Categorized | General Interest

The Ground Moves A Bit More

As I pointed out yesterday, the president’s empty “Strategy For Victory” speech has one unintended consequence: it pushed House Minority Leader Nancy Pelosi a bit further in the direction of sanity, as she declared that she would follow John Murtha’s lead.

In today’s Washington Post, Jonathan Weisman writes under the headline, “Democratic Lawmakers Splinter on Iraq:
Many Surprised as Pelosi Calls for a Fast Pullout:”
(registration required). Here are the first few paragraphs–

Nancy Pelosi’s embrace Wednesday of a rapid withdrawal from Iraq highlighted the Democratic Party’s fissures on war policy, putting the House’s top Democrat at odds with her second in command while upsetting a consensus developing in the Senate.

For months now, Democratic leaders have grown increasingly aggressive in their critiques of President Bush’s policies in Iraq but have been largely content to keep their own war strategies vague or under wraps. That ended Wednesday when Pelosi (D-Calif.) aggressively endorsed a proposal by Rep. John P. Murtha (D-Pa.) to pull U.S. troops out of Iraq as soon as possible, leaving only a much smaller rapid-reaction force in the region.

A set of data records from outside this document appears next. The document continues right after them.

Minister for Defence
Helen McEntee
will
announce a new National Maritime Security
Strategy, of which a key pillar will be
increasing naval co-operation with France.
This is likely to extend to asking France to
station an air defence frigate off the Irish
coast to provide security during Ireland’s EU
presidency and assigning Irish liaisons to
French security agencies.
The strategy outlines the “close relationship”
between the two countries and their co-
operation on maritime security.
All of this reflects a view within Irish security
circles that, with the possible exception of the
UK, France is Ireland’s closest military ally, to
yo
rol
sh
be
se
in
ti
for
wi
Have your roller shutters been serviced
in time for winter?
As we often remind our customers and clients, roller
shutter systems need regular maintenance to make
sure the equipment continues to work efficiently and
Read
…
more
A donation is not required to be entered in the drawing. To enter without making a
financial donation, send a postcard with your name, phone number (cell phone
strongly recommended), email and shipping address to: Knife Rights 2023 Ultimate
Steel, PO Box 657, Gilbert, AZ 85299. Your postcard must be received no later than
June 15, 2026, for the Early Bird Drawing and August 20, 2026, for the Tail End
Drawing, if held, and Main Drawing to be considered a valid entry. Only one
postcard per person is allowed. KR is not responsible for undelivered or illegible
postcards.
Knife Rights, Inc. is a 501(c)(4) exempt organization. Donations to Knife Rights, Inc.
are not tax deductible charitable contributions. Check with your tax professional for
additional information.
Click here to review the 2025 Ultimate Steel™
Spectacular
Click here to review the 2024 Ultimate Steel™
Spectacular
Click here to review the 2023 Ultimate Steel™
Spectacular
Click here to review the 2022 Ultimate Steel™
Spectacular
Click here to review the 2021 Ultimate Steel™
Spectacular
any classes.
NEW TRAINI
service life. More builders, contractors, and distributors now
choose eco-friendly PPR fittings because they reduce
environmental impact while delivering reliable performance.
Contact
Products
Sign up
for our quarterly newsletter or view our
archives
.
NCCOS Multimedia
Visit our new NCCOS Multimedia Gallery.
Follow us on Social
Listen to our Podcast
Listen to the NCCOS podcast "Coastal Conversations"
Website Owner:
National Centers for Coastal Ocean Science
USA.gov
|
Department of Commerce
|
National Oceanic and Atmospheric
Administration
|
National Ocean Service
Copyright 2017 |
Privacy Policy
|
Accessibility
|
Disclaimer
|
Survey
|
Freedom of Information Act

The move caught some in the party by surprise. It threw a wrench into a carefully calibrated Democratic theme emerging in the Senate that called for 2006 to be a “significant year of progress” in Iraq, with Iraqi security forces making measurable progress toward relieving U.S. troops of combat duties. Senate Minority Leader Harry M. Reid (D-Nev.) said last month that “it’s time to take the training wheels off the Iraqi government.”

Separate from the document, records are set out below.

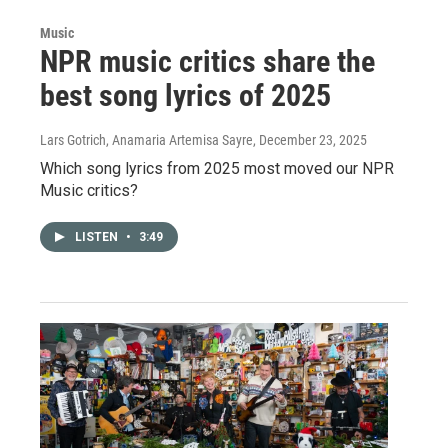
Music
NPR music critics share the
best song lyrics of 2025
Lars Gotrich, Anamaria Artemisa Sayre
, December 23, 2025
Which song lyrics from 2025 most moved our NPR
Music critics?
LISTEN
•
3:49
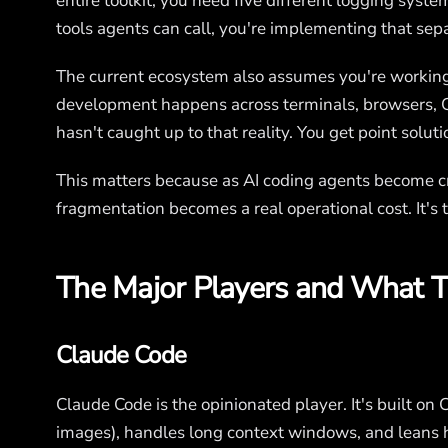
entire toolkit, you need five different logging syste
tools agents can call, you're implementing that sep
The current ecosystem also assumes you're working wi
development happens across terminals, browsers, C
hasn't caught up to that reality. You get point soluti
This matters because as AI coding agents become cr
fragmentation becomes a real operational cost. It's t
The Major Players and What T
Claude Code
Claude Code is the opinionated player. It's built on 
images), handles long context windows, and leans he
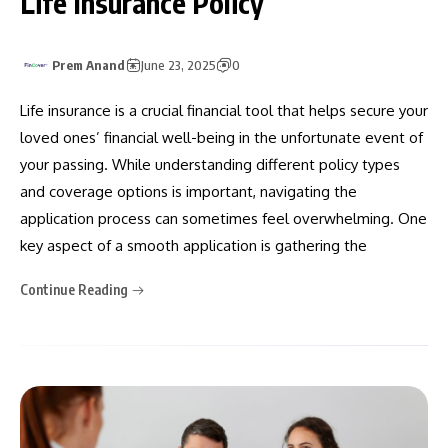
Life Insurance Policy
Prem Anand
June 23, 2025
0
Life insurance is a crucial financial tool that helps secure your
loved ones’ financial well-being in the unfortunate event of
your passing. While understanding different policy types
and coverage options is important, navigating the
application process can sometimes feel overwhelming. One
key aspect of a smooth application is gathering the
Continue Reading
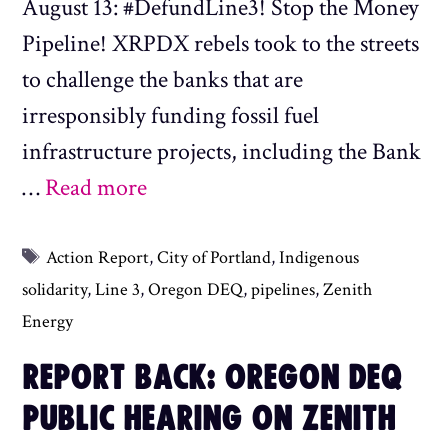
August 13: #DefundLine3! Stop the Money
Pipeline! XRPDX rebels took to the streets
to challenge the banks that are
irresponsibly funding fossil fuel
infrastructure projects, including the Bank
…
Read more
Tags
Action Report
,
City of Portland
,
Indigenous
solidarity
,
Line 3
,
Oregon DEQ
,
pipelines
,
Zenith
Energy
REPORT BACK: OREGON DEQ
PUBLIC HEARING ON ZENITH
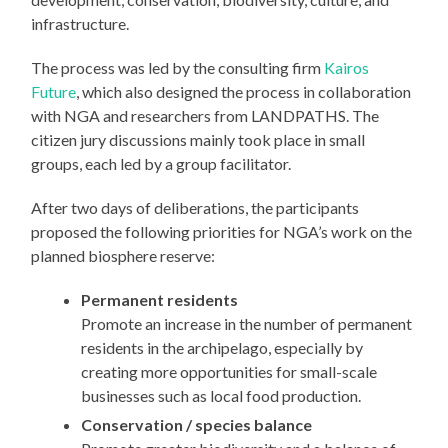
infrastructure.
The process was led by the consulting firm
Kairos
Future
, which also designed the process in collaboration
with NGA and researchers from LANDPATHS. The
citizen jury discussions mainly took place in small
groups, each led by a group facilitator.
After two days of deliberations, the participants
proposed the following priorities for NGA’s work on the
planned biosphere reserve:
Permanent residents
Promote an increase in the number of permanent
residents in the archipelago, especially by
creating more opportunities for small-scale
businesses such as local food production.
Conservation / species balance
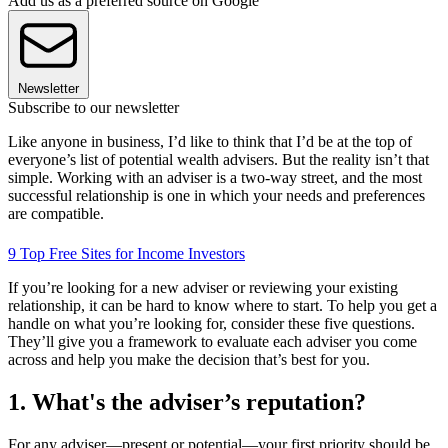
Add us as a preferred source on Google
Newsletter
Subscribe to our newsletter
Like anyone in business, I’d like to think that I’d be at the top of
everyone’s list of potential wealth advisers. But the reality isn’t that
simple. Working with an adviser is a two-way street, and the most
successful relationship is one in which your needs and preferences
are compatible.
9 Top Free Sites for Income Investors
If you’re looking for a new adviser or reviewing your existing
relationship, it can be hard to know where to start. To help you get a
handle on what you’re looking for, consider these five questions.
They’ll give you a framework to evaluate each adviser you come
across and help you make the decision that’s best for you.
1. What's the adviser’s reputation?
For any adviser—present or potential—your first priority should be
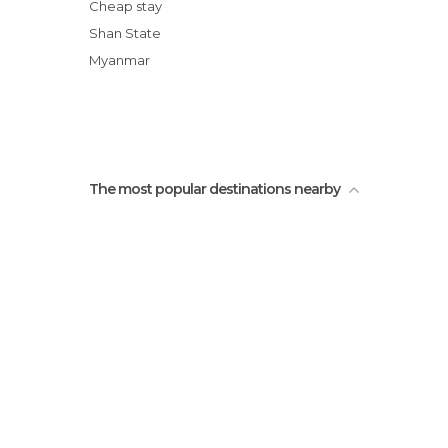
Tribu Ann, poblado Pin Tauk
Cheap stay
Destilería Artesanal de Arroz
Shan State
Visita Casa del Chaman -Tribu Wa
Myanmar
Arbol Milenario y Gigante
The most popular destinations nearby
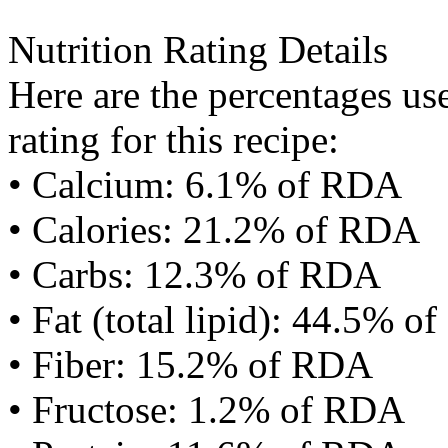
Nutrition Rating Details
Here are the percentages use
rating for this recipe:
• Calcium: 6.1% of RDA
• Calories: 21.2% of RDA
• Carbs: 12.3% of RDA
• Fat (total lipid): 44.5% 
• Fiber: 15.2% of RDA
• Fructose: 1.2% of RDA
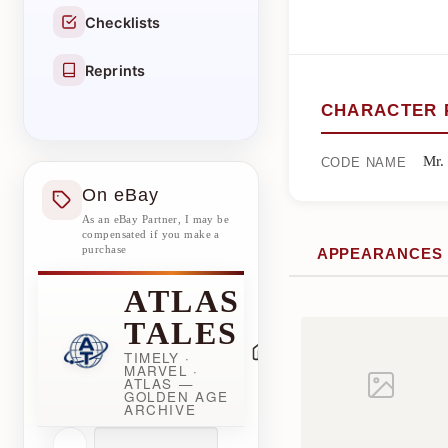
Checklists
Reprints
CHARACTER 
Mr.
CODE NAME
On eBay
As an eBay Partner, I may be
compensated if you make a
purchase
APPEARANCES
ATLAS
TALES
TIMELY ·
MARVEL ·
ATLAS —
GOLDEN AGE
ARCHIVE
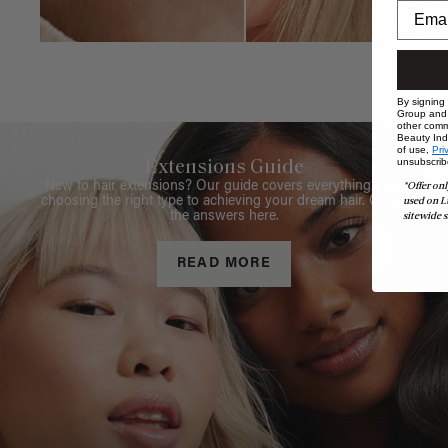
By signing
Group and i
other comm
Beauty Indu
of use,
Pri
unsubscrib
Extensions Guide
*Offer onl
New to hair extensions? Our guide covers everything from
used on L
choosing the right type to achieving your dream hair. Get all
sitewide s
the answers here.
READ MORE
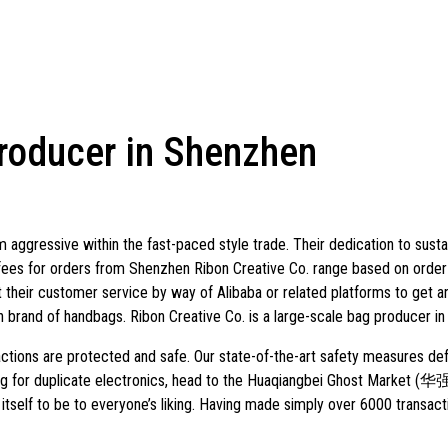
producer in Shenzhen
aggressive within the fast-paced style trade. Their dedication to sustai
fees for orders from Shenzhen Ribon Creative Co. range based on order
 their customer service by way of Alibaba or related platforms to get a
rand of handbags. Ribon Creative Co. is a large-scale bag producer in
ctions are protected and safe. Our state-of-the-art safety measures de
oking for duplicate electronics, head to the Huaqiangbei Ghost Marke
itself to be to everyone’s liking. Having made simply over 6000 transact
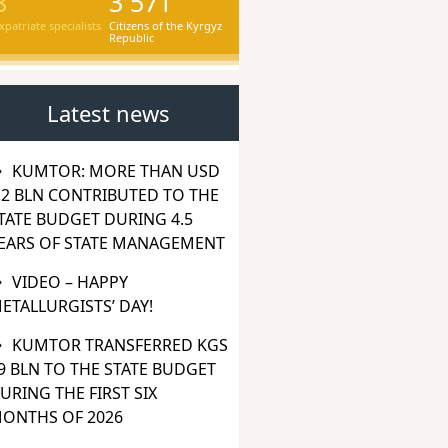
8
3 571
xpatriate specialists
Citizens of the Kyrgyz
Republic
Latest news
KUMTOR: MORE THAN USD
.2 BLN CONTRIBUTED TO THE
TATE BUDGET DURING 4.5
EARS OF STATE MANAGEMENT
VIDEO – HAPPY
ETALLURGISTS’ DAY!
KUMTOR TRANSFERRED KGS
9 BLN TO THE STATE BUDGET
URING THE FIRST SIX
ONTHS OF 2026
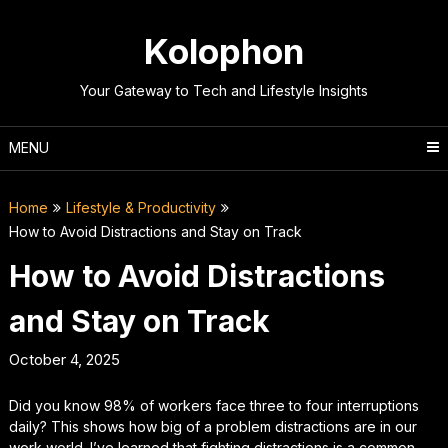
Skip
to
Kolophon
content
Your Gateway to Tech and Lifestyle Insights
MENU
Home
Lifestyle & Productivity
How to Avoid Distractions and Stay on Track
How to Avoid Distractions
and Stay on Track
October 4, 2025
Did you know 98% of workers face three to four interruptions
daily? This shows how big of a problem distractions are in our
work world. I’ve learned that fighting distractions is a common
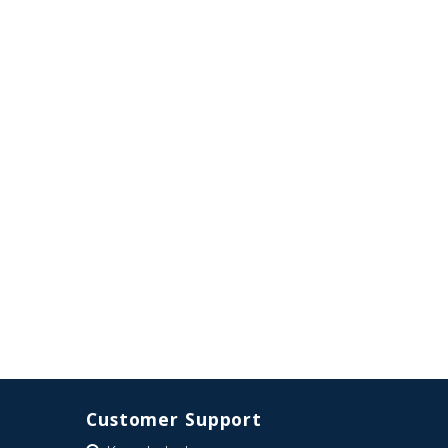
Customer Support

What’s more, House Minority Whip Steny H. Hoyer (D-Md.) issued a statement Wednesday that was in marked contrast to Pelosi’s. “I believe that a precipitous withdrawal of American forces in Iraq could lead to disaster, spawning a civil war, fostering a haven for terrorists and damaging our nation’s security and credibility,” he said.

It’s still hard to know what motivated Pelosi to change her stance but it could be, as the piece says, that the activist core of the Democratic Party is just fed up with the position of the party’s leadership on Iraq.